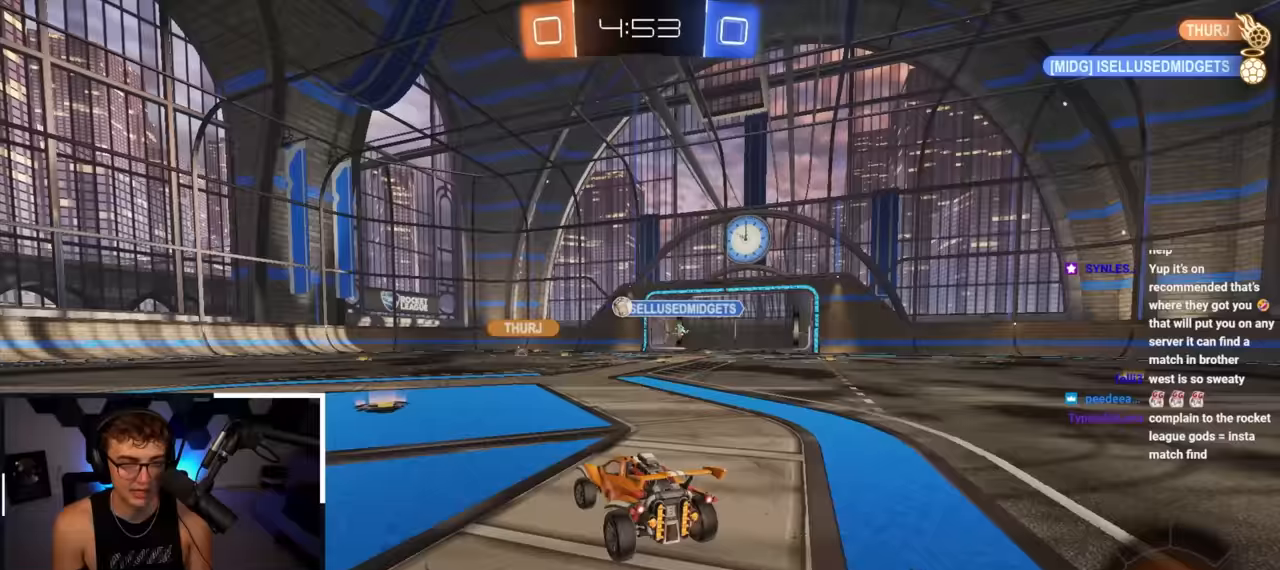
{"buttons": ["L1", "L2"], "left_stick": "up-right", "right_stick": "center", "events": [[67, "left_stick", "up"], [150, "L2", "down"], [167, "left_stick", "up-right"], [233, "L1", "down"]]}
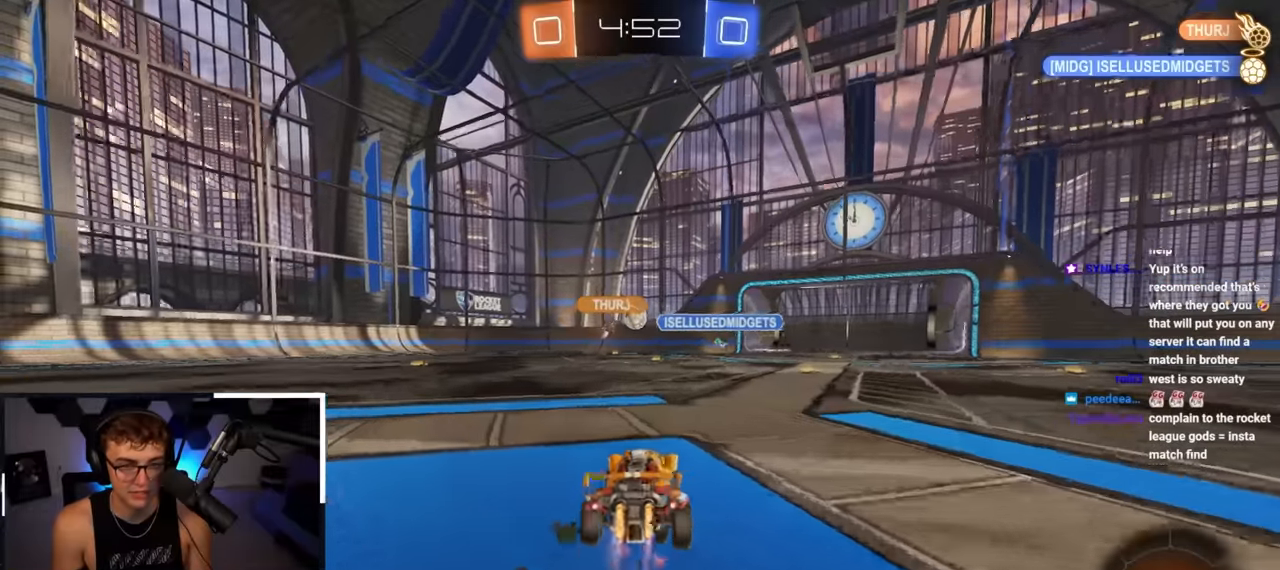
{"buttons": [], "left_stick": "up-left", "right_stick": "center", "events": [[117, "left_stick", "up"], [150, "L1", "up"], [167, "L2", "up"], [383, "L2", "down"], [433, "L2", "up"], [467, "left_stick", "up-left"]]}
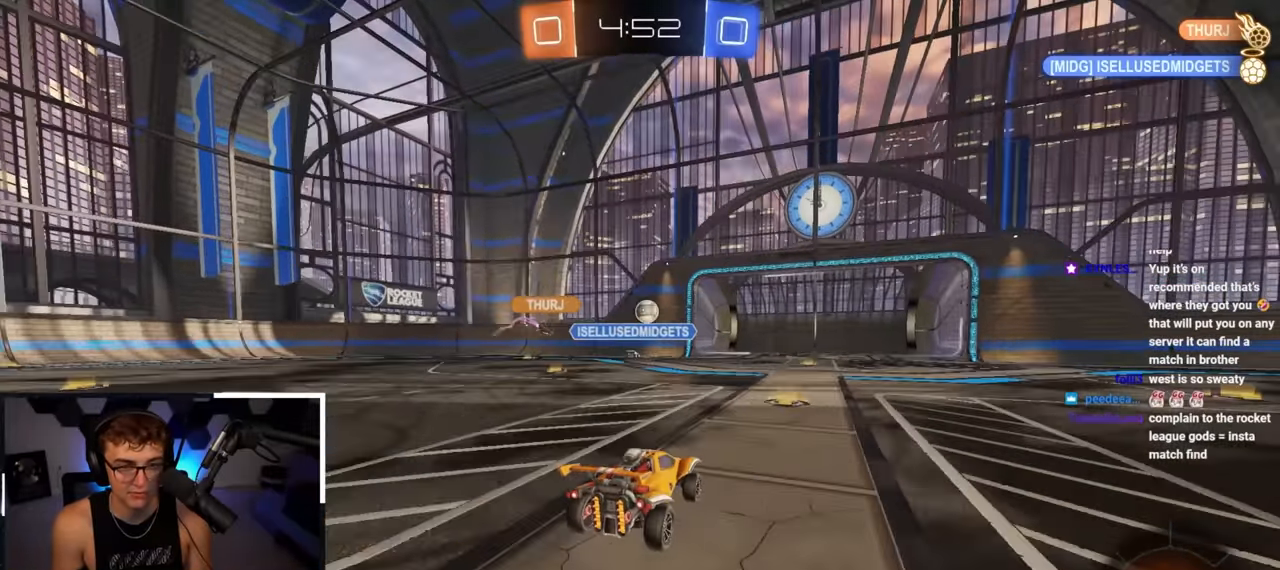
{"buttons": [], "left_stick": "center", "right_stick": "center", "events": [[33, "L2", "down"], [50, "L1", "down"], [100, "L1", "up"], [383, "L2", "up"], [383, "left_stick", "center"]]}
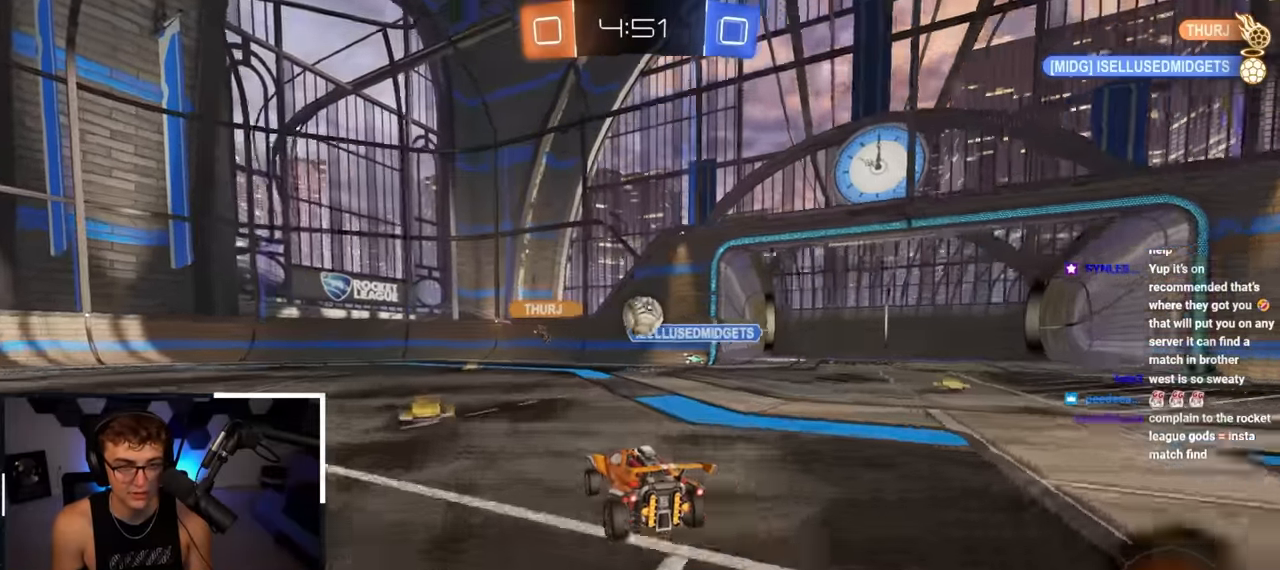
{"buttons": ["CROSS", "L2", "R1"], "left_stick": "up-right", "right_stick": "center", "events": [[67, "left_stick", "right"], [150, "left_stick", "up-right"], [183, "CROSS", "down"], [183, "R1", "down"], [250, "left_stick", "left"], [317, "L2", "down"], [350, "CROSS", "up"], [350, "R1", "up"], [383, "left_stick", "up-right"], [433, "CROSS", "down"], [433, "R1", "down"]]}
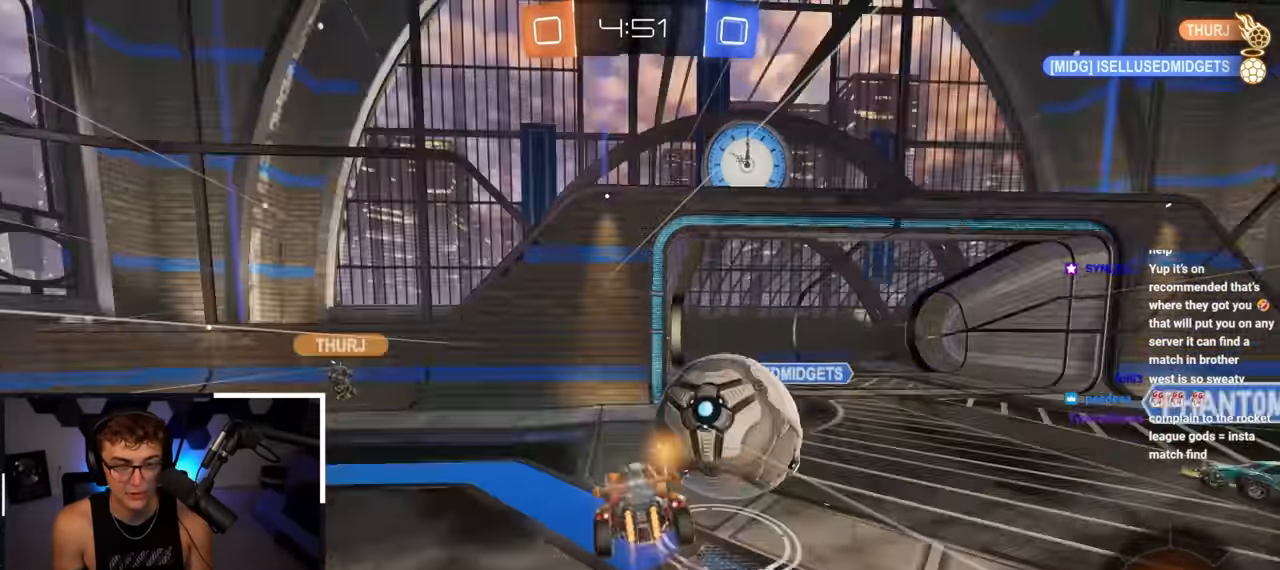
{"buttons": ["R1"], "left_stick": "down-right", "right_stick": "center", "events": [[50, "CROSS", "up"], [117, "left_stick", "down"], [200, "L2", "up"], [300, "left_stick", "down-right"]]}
* * *
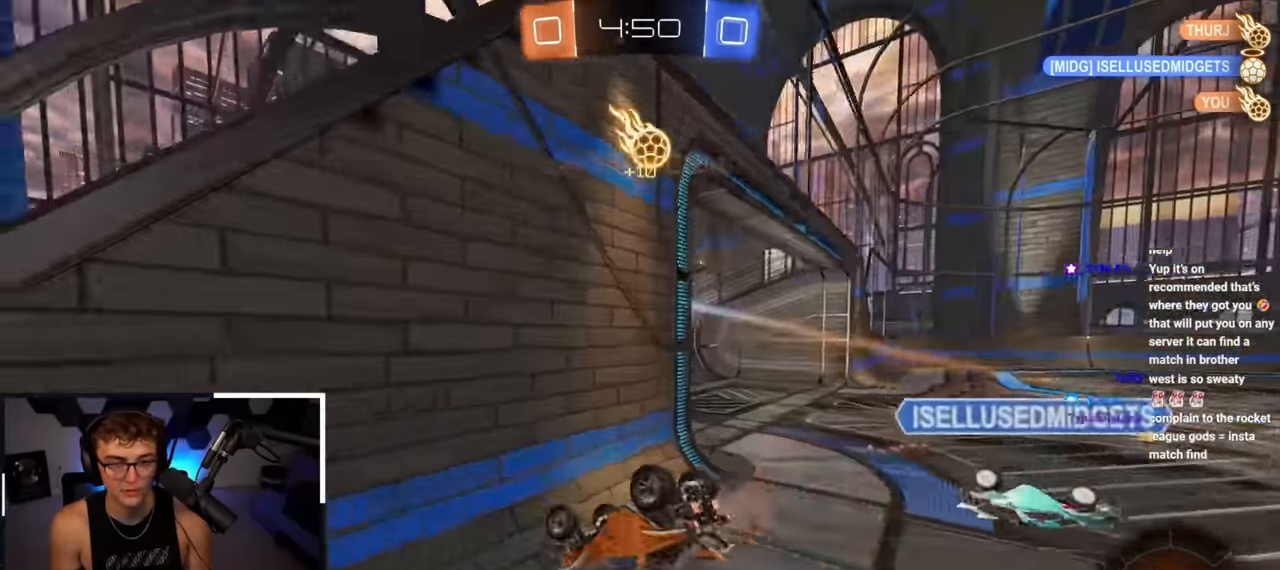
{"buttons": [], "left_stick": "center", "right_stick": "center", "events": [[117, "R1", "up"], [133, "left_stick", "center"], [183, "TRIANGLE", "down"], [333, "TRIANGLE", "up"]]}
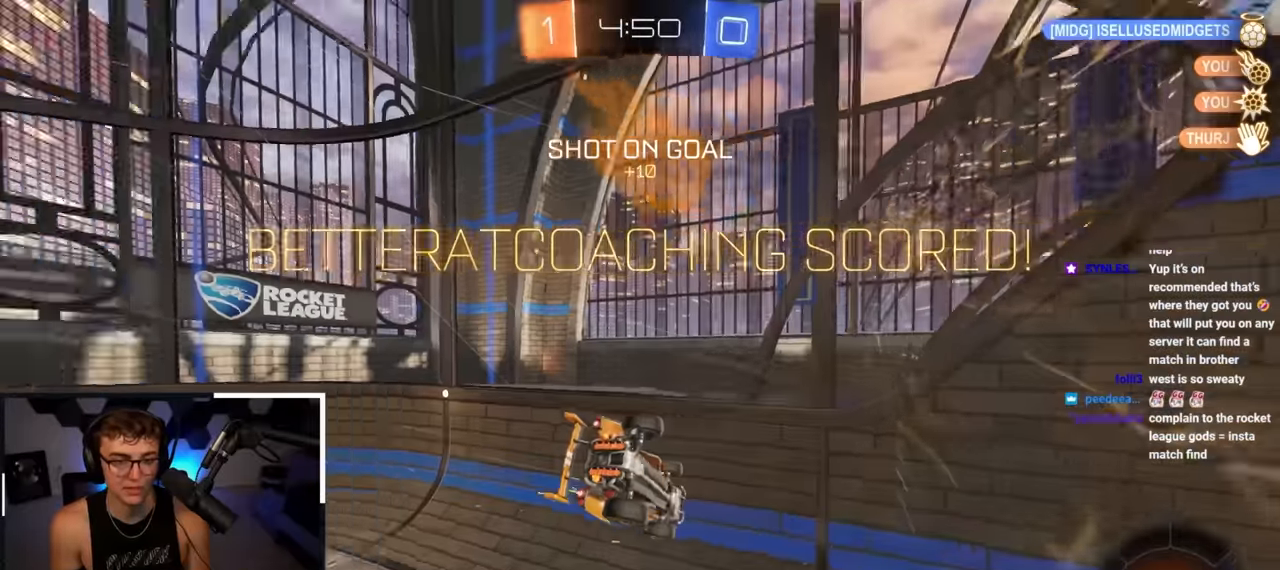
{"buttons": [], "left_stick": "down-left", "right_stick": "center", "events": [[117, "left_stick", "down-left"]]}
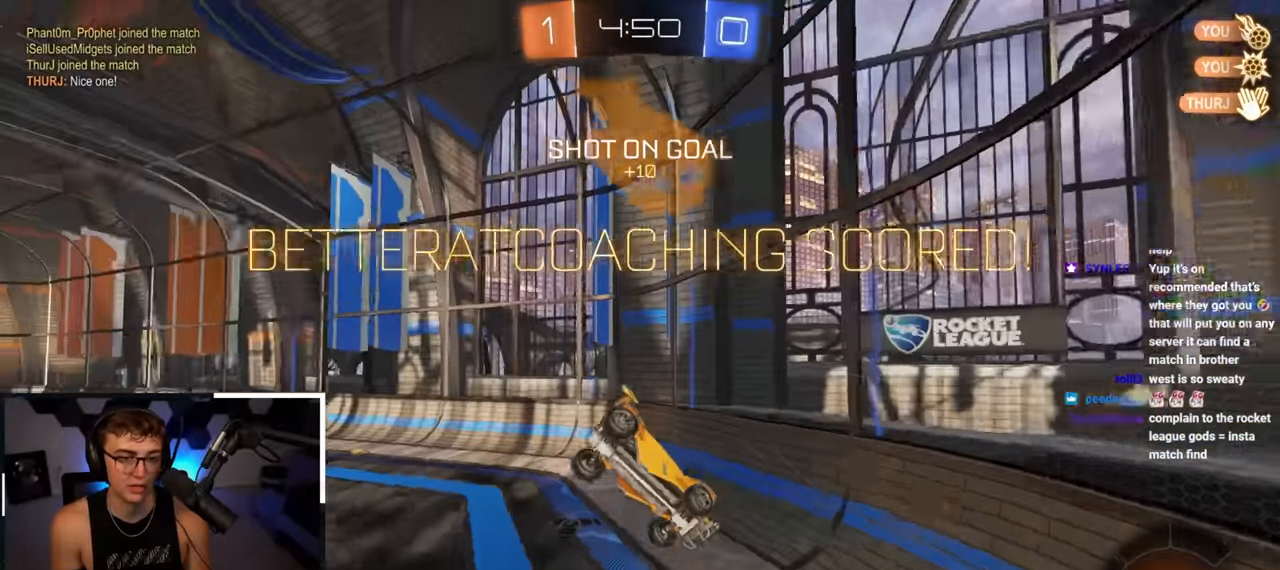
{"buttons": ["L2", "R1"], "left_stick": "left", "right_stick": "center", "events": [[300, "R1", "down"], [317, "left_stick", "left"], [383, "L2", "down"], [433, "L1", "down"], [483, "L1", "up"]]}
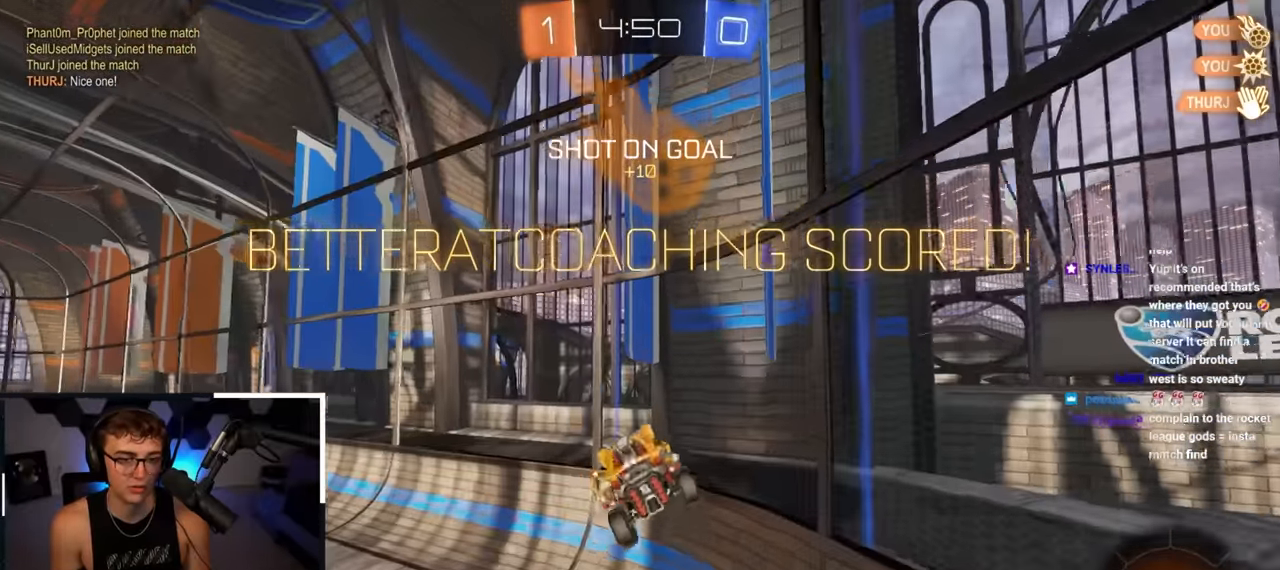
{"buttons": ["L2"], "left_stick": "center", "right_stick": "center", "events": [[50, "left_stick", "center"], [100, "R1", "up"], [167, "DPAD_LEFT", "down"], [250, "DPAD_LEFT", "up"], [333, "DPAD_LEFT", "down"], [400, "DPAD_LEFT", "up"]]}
* * *
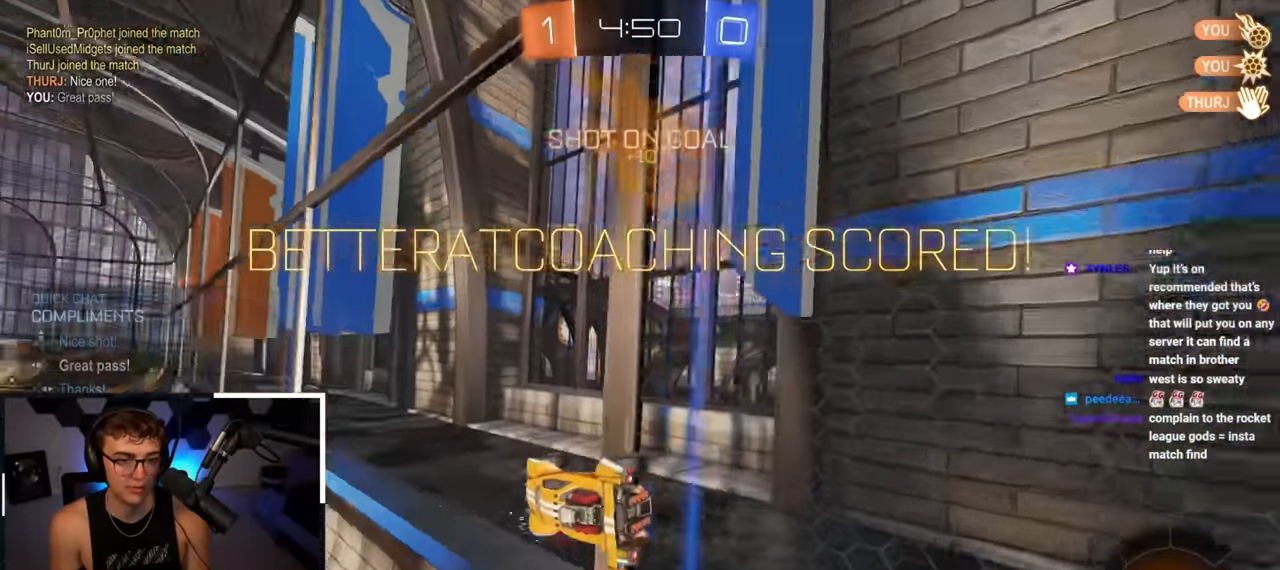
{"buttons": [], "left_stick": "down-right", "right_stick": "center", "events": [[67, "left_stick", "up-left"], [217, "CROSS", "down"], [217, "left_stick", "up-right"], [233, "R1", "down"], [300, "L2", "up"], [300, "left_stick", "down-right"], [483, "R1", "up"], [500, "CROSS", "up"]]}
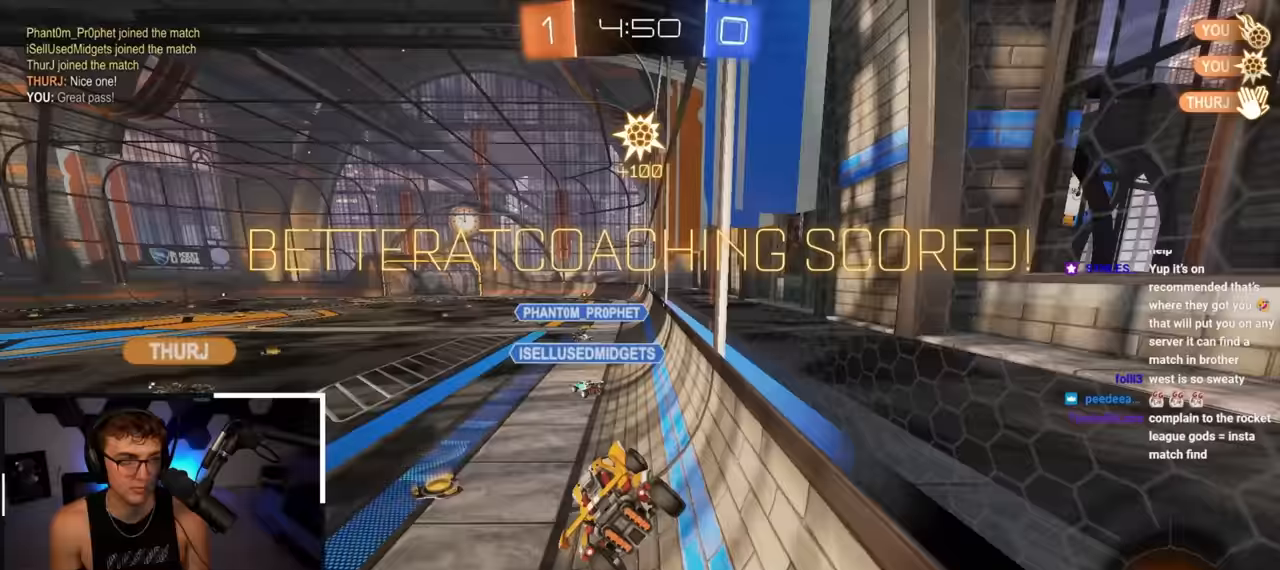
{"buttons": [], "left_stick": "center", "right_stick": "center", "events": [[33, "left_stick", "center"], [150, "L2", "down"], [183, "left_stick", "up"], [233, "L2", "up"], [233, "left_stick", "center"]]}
* * *
Task brief:
Determine the number of lines in the entries that contain the word "CROSS". Give that number and nothing more.

Output for this task:
3